■ **TEXT PROVIDED**
0

I have a set of data with a column of category and another column of subcategory. However, some of the category data is incorrect. I want to fix those incorrect category data based on subcategories.

For example, we have two categories: A and B with subcategories A_sub and B_sub. However, one of the entries for category is mistakenly input as "Others" but with a subcategory of "A_sub" (see code below). Is there any elegant way to change "Others" to "A" under the category column?

data <- data.frame("category" = c("A", "B", "B", "A", "Others", "Others"), "subcategory" = c("A_sub", "B_sub", "A_sub", "A_sub", "A_sub", "A_sub"))

The expected output is:

expected output

Thank you!

■ **ENTRIES SUPPLIED**

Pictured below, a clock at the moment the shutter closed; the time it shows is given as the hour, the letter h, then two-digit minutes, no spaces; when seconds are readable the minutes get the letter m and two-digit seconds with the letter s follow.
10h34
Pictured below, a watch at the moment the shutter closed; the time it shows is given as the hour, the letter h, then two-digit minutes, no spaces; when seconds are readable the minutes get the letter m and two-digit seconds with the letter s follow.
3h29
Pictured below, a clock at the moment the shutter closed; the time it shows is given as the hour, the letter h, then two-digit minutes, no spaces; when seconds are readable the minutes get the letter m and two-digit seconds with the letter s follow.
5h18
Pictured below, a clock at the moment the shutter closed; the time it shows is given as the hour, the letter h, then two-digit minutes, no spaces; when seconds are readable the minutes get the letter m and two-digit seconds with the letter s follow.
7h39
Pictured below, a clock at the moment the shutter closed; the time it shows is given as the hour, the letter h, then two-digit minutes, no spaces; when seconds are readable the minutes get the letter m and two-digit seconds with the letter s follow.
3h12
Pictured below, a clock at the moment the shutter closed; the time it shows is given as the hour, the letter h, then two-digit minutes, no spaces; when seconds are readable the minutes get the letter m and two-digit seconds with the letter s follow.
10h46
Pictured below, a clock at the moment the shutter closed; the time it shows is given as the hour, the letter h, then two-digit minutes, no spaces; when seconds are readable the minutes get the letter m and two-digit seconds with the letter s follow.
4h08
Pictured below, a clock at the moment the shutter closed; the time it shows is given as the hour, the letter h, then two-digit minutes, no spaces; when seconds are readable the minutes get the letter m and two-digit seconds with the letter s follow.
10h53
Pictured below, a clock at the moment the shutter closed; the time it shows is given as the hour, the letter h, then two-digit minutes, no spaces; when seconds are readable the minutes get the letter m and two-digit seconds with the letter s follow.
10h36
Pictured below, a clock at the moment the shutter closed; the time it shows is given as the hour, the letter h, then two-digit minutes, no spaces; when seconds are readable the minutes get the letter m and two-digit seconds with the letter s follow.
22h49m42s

■ **TASK TO CARRY OUT**
Reproduce the passage of the post about correcting mislabeled categories, starting at "I have a set" and ending at "based on subcategories.".

■ **EXERCISE RESPONSE**
I have a set of data with a column of category and another column of subcategory. However, some of the category data is incorrect. I want to fix those incorrect category data based on subcategories.